The song ends a section all about Godley’s “mammy”, who is cast as an avenging not-quite-angel in one story when infant Janey is punched in the eye by her school headmistress. The strength of these tales of a 1960s childhood are precisely that they feel beamed in from another world, estranged from many of ours not just by class but by distance in time. There’s no doubt, too, that Godley is a mean raconteur – more so on this evidence than a joke-writer. She leans heavily for laughs on coarseness of expression, or on tenuous generalisations of the “Scottish people do this” or “women don’t do that” variety.

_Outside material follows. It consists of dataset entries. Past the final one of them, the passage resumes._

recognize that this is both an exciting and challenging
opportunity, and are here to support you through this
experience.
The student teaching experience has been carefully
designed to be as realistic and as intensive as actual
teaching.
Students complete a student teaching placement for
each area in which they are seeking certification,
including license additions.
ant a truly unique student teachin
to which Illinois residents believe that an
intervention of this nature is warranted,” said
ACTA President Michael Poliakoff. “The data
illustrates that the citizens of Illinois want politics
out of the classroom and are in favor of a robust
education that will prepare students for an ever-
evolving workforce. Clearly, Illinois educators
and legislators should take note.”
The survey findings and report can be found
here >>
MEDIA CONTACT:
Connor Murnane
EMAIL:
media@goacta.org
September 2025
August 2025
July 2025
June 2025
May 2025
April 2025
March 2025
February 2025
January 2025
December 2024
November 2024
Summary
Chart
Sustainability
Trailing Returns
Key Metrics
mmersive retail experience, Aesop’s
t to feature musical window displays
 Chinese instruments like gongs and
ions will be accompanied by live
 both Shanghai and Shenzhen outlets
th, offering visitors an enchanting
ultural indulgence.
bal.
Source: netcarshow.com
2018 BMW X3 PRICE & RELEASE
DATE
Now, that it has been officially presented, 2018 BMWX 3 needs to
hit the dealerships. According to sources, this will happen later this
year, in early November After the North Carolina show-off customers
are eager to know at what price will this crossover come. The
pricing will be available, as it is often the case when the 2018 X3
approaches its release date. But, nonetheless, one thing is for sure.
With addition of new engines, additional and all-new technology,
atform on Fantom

But her stories are vivid enough, and sufficiently packed with hair-raising incident, as to need little garnish of wit. See for example the routine about the gallows-humour trick she invents to get her geriatric dad to do his exercises. Alongside these anecdotes, the middle section is given over to Godley’s video voiceovers: an eclectic mix of current affairs clips (Liz Truss, Meghan Markle, Jacob Rees-Mogg et al) and cute animal footage. Sometimes Godley’s dubbed dialogue feels like a blunt instrument; sometimes, the juxtaposition of image and plain-spoken Glasgow patter is judged to perfect comic effect.
It’s one of those gigs, finally, that feels as much communion as comedy, as Godley’s audience seize the chance to see her and share in her stories, unsure whether they’ll get to do so again. She’s not able, she tells us at the curtain call, to come out post-show for a meet-and-greet. Her chemotherapy treatment forbids it. But the preceding hour on stage was already a meet-and-greet of sorts, as this direct and unpretentious performer welcomed the audience, without ceremony, into her remarkable life – for what may be the last time.